Top 10 aircraft crashes in movies
We often watch films to relive situations we can’t – and don’t want to – experience in real life. Aircraft crashes are a prime example of that. So, what movies show them in the most entertaining way?
Little explanation is needed here, as we all know what to expect from an aircraft crash in a movie: it has to be spectacular, suspenseful, and believable enough to not look laughable.
So, here are the ten most impressive ones we have ever seen:
10. Airbus A320: Knowing (2009)
While not the proudest accomplishment of the acclaimed director Alex Proyas, Knowing features a brief, but gripping crash scene with an airliner of the fictional Plymouth Air and plenty of rather badly aged CGI fire in the aftermath.
9. McDonnell Douglas DC-10: Fearless (1993)
Loosely based on the story of United Airlines Flight 232, the crash-landing is a centerpiece of the drama.
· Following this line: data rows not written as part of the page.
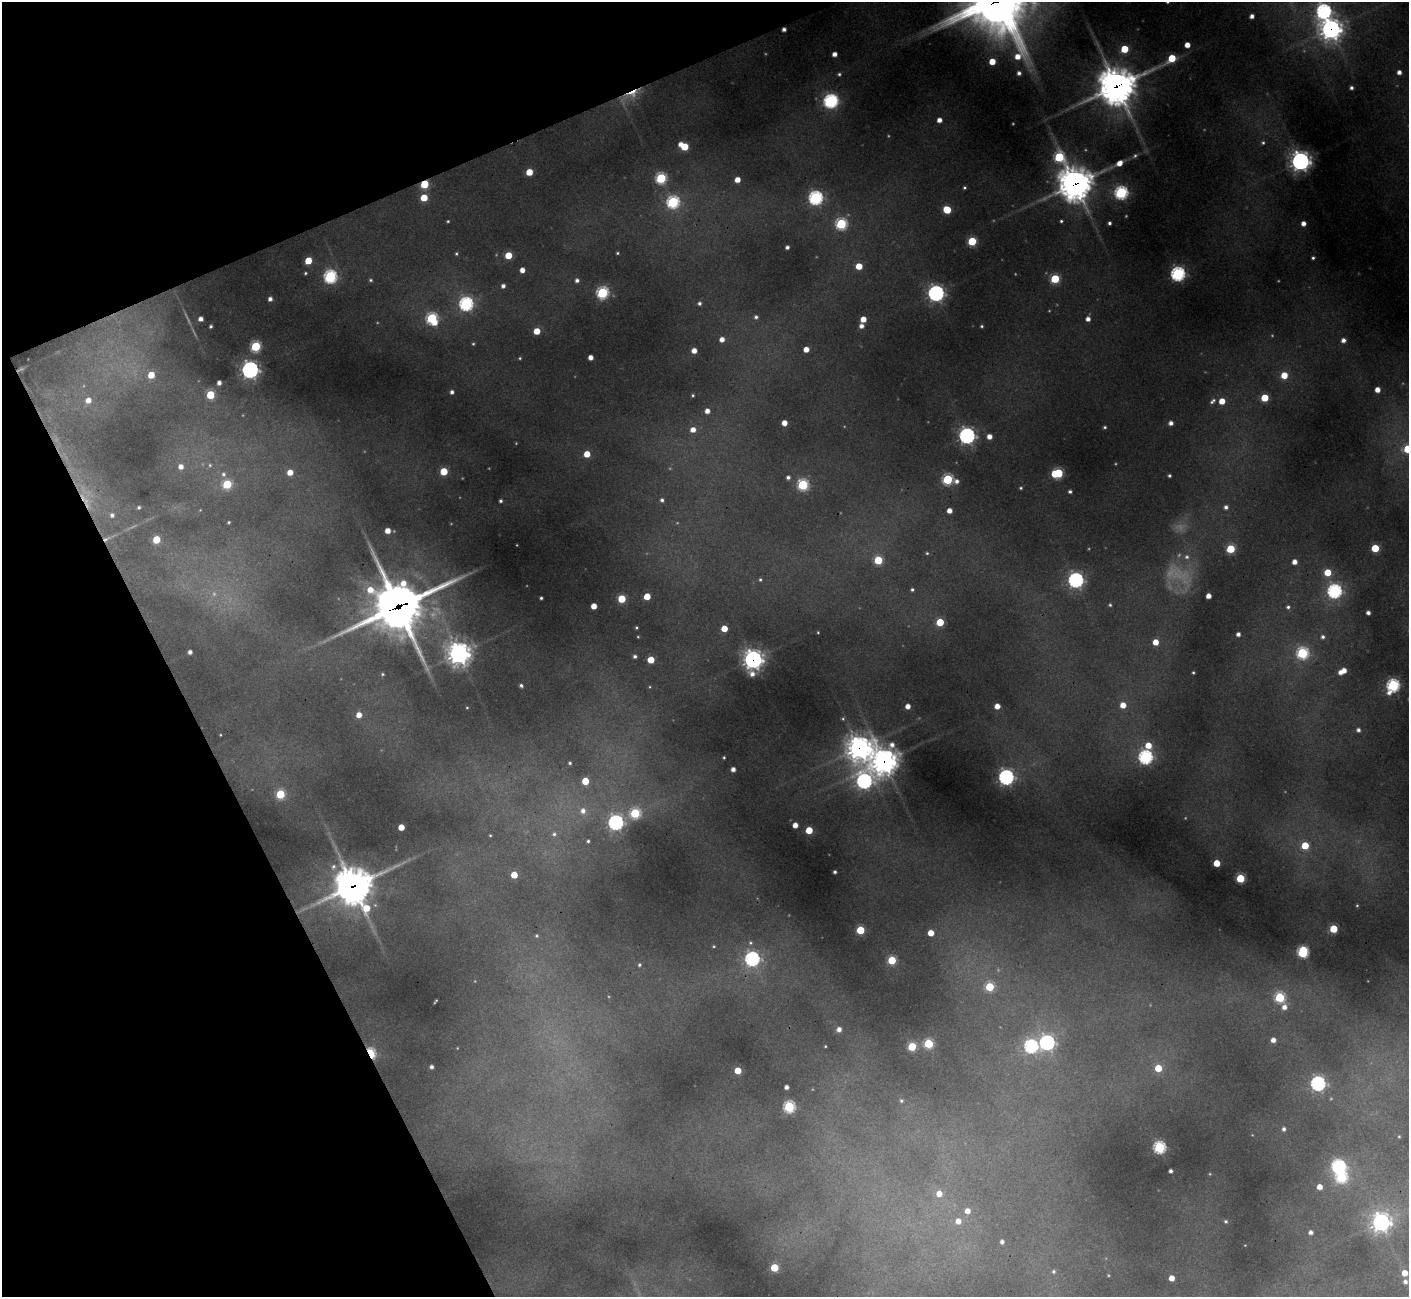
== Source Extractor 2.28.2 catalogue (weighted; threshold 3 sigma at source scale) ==
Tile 5 of 4 x 4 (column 1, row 2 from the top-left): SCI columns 4-1410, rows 2878-4172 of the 5630 x 5619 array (HDU 1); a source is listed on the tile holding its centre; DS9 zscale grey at full resolution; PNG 1411 x 1299 px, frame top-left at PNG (2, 2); no overlay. Shown black and unused: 21% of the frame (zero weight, under 3 of 4 exposures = <1% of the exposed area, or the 3 px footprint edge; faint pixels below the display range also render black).
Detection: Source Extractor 2.28.2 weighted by HDU 2 'WHT'; one run over the whole footprint, this tile lists its part. Background 0.448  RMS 0.015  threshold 0.0664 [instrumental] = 3 sigma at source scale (4.5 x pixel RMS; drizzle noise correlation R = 1.50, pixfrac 1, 0.05/0.05 arcsec/px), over >= 5 px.
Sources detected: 261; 11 too faint to see at this stretch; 1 inside a brighter object's white glare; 1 cosmic-ray / hot-pixel residue — not listed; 2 inside a brighter listed object's ellipse — not listed separately; the other 246 listed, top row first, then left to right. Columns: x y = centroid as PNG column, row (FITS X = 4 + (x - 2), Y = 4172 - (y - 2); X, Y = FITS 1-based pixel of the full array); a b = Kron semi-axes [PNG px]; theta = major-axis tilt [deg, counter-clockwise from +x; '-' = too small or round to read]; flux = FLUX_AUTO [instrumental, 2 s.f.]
It is filmed entirely from the perspective of the main character and features impressive practical effects as the fuselage of the tumbling plane is ripped apart all around the passengers.
8. McDonnell Douglas MD-80: Flight (2012)
Another film centered on a crash, Flight has problems with realism but still manages to pull off a suspenseful third act as a troubled plane, piloted by Denzel Washington, crash-lands in a field.
7. Embraer EMB 110P1 Bandeirante: Dark Knight Rises (2012)
In an opening of Christopher Nolan’s film, EMB 110P1 is tethered to Lockheed C-130A Hercules transport plane, before being torn apart and dropped onto Scottish countryside. What distinguishes it from many similar stunts is the fact that little CGI was used in the scene, Nolan opting for real planes instead. In the final stages of its destruction, the business jet was replaced by a gliding mockup though, but the result is impressive nonetheless.
6. McDonnell Douglas DC-9: The Grey (2012)
Very similar in its execution to the scene in Fearless, this crash shows clueless main character, played by Liam Nielsen, waking up on a flight only to find that the plane is falling, before being tossed out of the crumbling fuselage into the snowy plains of Alaska.
5. Fairchild C-119 Flying Boxcar: Flight of the Phoenix (2004)
This slightly underrated survival drama features a transport plane crash-landing in the middle of the desert, in a flurry of exciting practical effects. By the way, the 2004 movie is a remake of 1964 James Stewart vehicle, which featured less exciting on-screen crash, but had a very real tragedy behind the scenes, as a makeshift plane cartwheeled during production, killing a stuntman.
4. Fairchild FH-227D: Alive (1993)
Dramatizing the struggle of Uruguayan Air Force Flight 571 survivors, the film shows the plane being torn apart after impacting a mountain in a convincing fashion, and proceeds to follow it as the limbless fuselage carries remaining passengers down the slope.
3. Airbus A320: Sully (2016)
Very low-key and not action-oriented, the crash – just as the film itself – is a slight dramatization of US Airways Flight 1549. It represents real events beautifully, without flashy exaggerations and deserves respect for that.
2. Hughes XF-11: Aviator (2004)
We tried to keep military aircraft out of this list, and focus on the civilian side of aviation instead. But there is no denial that at least one cinematic crash of a military aircraft – Howard Hughes demolishing a row of Beverly Hills houses on a maiden flight of his prototype – is too impressive not to include. Masterful directing by Martin Scorsese makes the scene suspenseful, haunting and respectful to the real event it is based on.
1. Boeing 747-200F: Tenet (2020)
Overshooting his effects-making achievement in Dark Knight Rises, Christopher Nolan decided – reportedly, for budgetary concerns – to crash a real retired jumbo jet in his latest film. The 747-200M, serial number 22105, was manufactured in 1981 and flew with a number of airlines, before being converted to a freighter in 1997, and continuing its service with Air Hong Kong, and later – Cathay Pacific. In 2019, it was purchased by the film production company, painted in fake Norskfreight livery, and smashed into a hangar wall in California. The crash is shown in great detail, from different… err… perspectives, allowing the viewers to enjoy one of the most impressive spectacles ever put on film.
By the way, even without crashes, most of these are rather enjoyable films in themselves. So, feel free to use this list as a companion to our other lists of recommended aviation movies!